─── LESETEXT
Gut geplant ist halb gemolken

André erstellt in der Milchproduktion für 26 Mitarbeiter (Melker, Fütterer, Kälberpfleger und Transitstall) die Arbeitspläne. Dazu kommen zwei Lehrlinge und oft auch ausländische Praktikanten, die sich gern in Rodenwalde bewerben. Seine langjährigen Erfahrungen als Herdenmanager und Schulungen zur Personalführung kommen ihm dabei zugute. Trotzdem bleibt täglich die Herausforderung bestehen, sich nicht in den Praxisdetails zu verlieren, sondern den Blick fürs „große Ganze“ zu behalten. Neben der Erstellung der Personal- und Arbeitspläne überprüft André auch die Futterrationen (mit Berater), wertet regelmäßig die Leistungskennzahlen der Kühe aus und koordiniert die Materialbeschaffung.

Derzeit erarbeiten die zwei jungen Führungskräfte standardisierte Arbeitsanweisungen, um die betriebsindividuellen Abläufe der einzelnen Bereiche transparenter und effektiver zu gestalten. Die Ordner mit den Arbeitsanweisungen sind jederzeit für alle Mitarbeiter einsehbar und dienen gleichzeitig vielen Aspekten:
■ Die Herdenmanager formulieren klar, welche Arbeiten tatsächlich in welcher Reihenfolge durchgeführt werden sollen.
■ Mitarbeiter und Lehrlinge können schnell in neue Arbeitsbereiche eingearbeitet werden.
■ Die Arbeiten können dokumentiert und die Verantwortung direkt festgelegt werden.
■ Die Pläne können auch zur Kontrolle der durchgeführten Arbeiten genutzt werden.
──────
─── DATENAUSZUG
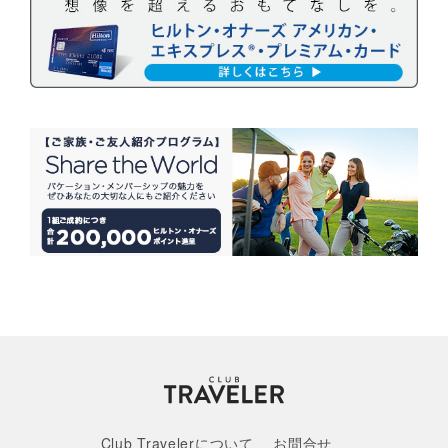
Club Travelerについて
お問合せ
──────
▸ IHRE AUFGABE
Zitieren Sie aus dem Lesetext die Stelle, die bei den Worten „Derzeit erarbeiten die“ anfängt, und hören Sie nach „direkt festgelegt werden.“ auf.

▸ IHRE ANTWORT
Derzeit erarbeiten die zwei jungen Führungskräfte standardisierte Arbeitsanweisungen, um die betriebsindividuellen Abläufe der einzelnen Bereiche transparenter und effektiver zu gestalten. Die Ordner mit den Arbeitsanweisungen sind jederzeit für alle Mitarbeiter einsehbar und dienen gleichzeitig vielen Aspekten:
■ Die Herdenmanager formulieren klar, welche Arbeiten tatsächlich in welcher Reihenfolge durchgeführt werden sollen.
■ Mitarbeiter und Lehrlinge können schnell in neue Arbeitsbereiche eingearbeitet werden.
■ Die Arbeiten können dokumentiert und die Verantwortung direkt festgelegt werden.